米中間の緊張が緩和されるまでにはさらに20年を要しますが、1970年代には事態が落ち着き始めます。その後、中国製品がゆっくりとアメリカに流入し始め、アメリカ企業が中国の利点に気付きます。中国の利点というのは「圧倒的に低コストな労働力」です。また、当時はコンテナ輸送が好調だったことも、中国にとって追い風となります。
繊維労働者など一部の労働者が早くから安価な中国製品に反発していましたが、1980年代にはAppleを含む多くのアメリカ企業が業務の一部を中国にアウトソーシングするようになっていたそうです。

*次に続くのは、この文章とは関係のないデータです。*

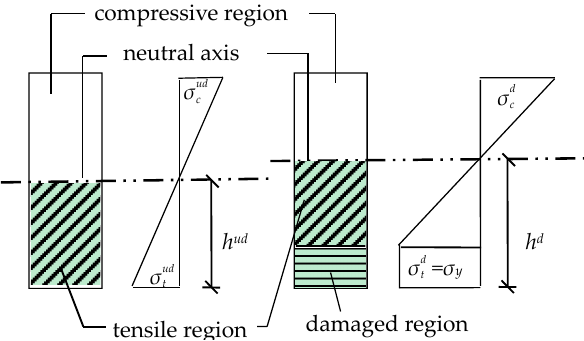
Figure 3. Damage development with the increase of neutral axis depth (NAD) in a rectangular beam.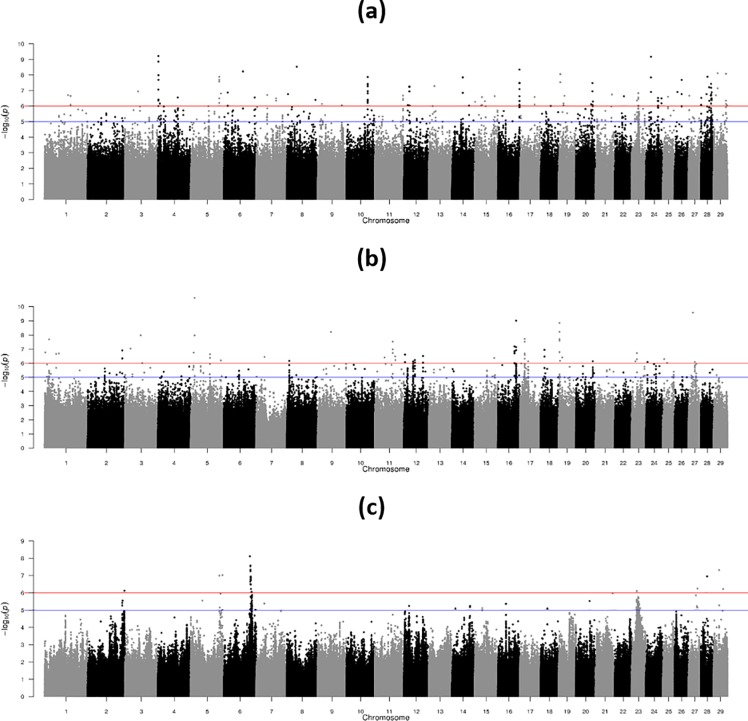
Manhattan plot showing–log10 (P-values) of association between each single nucleotide polymorphism effect and the weighted deregressed EBV for bovine tuberculosis infection in the within-breed analyses for (a) the 2,039 purebred Charolais bulls, (b) the 1,964 purebred Limousin bulls, and (c) the 1,502 purebred Holstein-Friesian bulls; red and blue lines represent genome-wide and suggestive thresholds, respectively.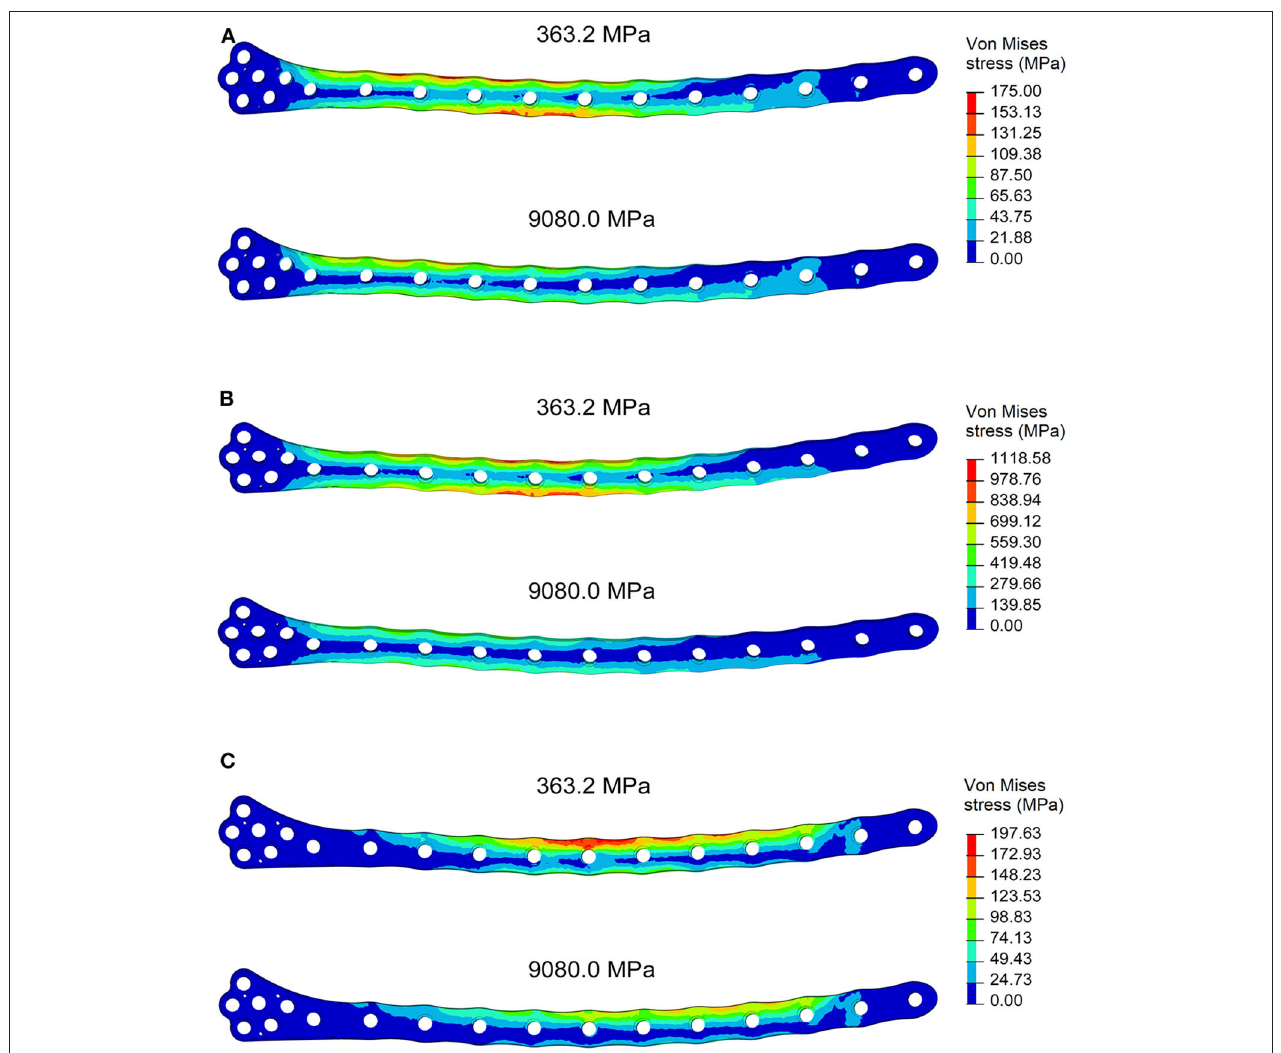
FIGURE 8 | Von Mises stresses distribution (MPa) in the plate for the models with bone callus Young’s modulus 363.2 and 9080.0 MPa resulting from (A) the walking condition, (B) the stumbling condition, and (C) the lateral falling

1980年代から1990年代にかけて、Apple製品のほとんどは依然としてアメリカ製でした。しかし、1990年代後半にはAppleとFoxconnの幸運な関係が芽生え始め、最終的に現在のAppleの状況へとつながります。Foxconnは世界最大の電子機器メーカーであり、中国全土に12の工場を構えています。iPhoneの約95%は中国で組み立てられており、Foxconnの担当分は約70%にも上るそうです。
Appleのティム・クックCEOがFoxconnの鄭州テクノロジーパーク(iPhoneシティ)を訪れた際、この工場では約12万人が働いており、この数は2022年には20万人にまで増えています。

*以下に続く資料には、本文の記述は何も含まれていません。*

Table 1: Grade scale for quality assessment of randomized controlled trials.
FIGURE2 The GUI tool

Appleが密接に結びついている外国企業はFoxconnだけではありません。台湾企業のTSMCもApple製品に使用されている半導体を製造しており、Appleとの取引はTSMCの年間収益の約25.2%を占めています。
TSMCはアメリカのアリゾナ州に工場を構えていますが、この工場でチップの生産を開始したのは2024年9月になってからです。そのため、Appleシリコンのほとんどは依然として台湾にあるTSMCの工場で製造されています。
韓国に拠点を置くSamsung Displayは、iPhone・iPad向けの主要ディスプレイサプライヤーです。韓国企業ですが、生産工場は中国・ベトナム・インドにあります。
このように、Appleのサプライチェーンのほぼすべてが、トランプ政権による相互関税(通称、トランプ関税)により大きな打撃を受けた国々とつながっています。
そのため、Appleの中国からの撤退は「ない」とAppleInsiderは指摘。実際、Wedbushのアナリストであるダン・アイヴス氏はCNNに対して、Appleが世界的なサプライチェーンをアメリカ国内に移すと、3年と約300億ドル(約4兆3000億円)もの時間と費用がかかると語りました。
また、アメリカに生産拠点を移しても中国の生産拠点と同じような低コストで労働力を雇うことはできないという問題もあります。Foxconnは平均的な工場労働者に時給約3ドル(約430円)を支払っています。工場労働者は1日当たり10~12時間の労働を義務付けられているため、1人当たりの平均日給は30~36ドル(約4300~5200円)です。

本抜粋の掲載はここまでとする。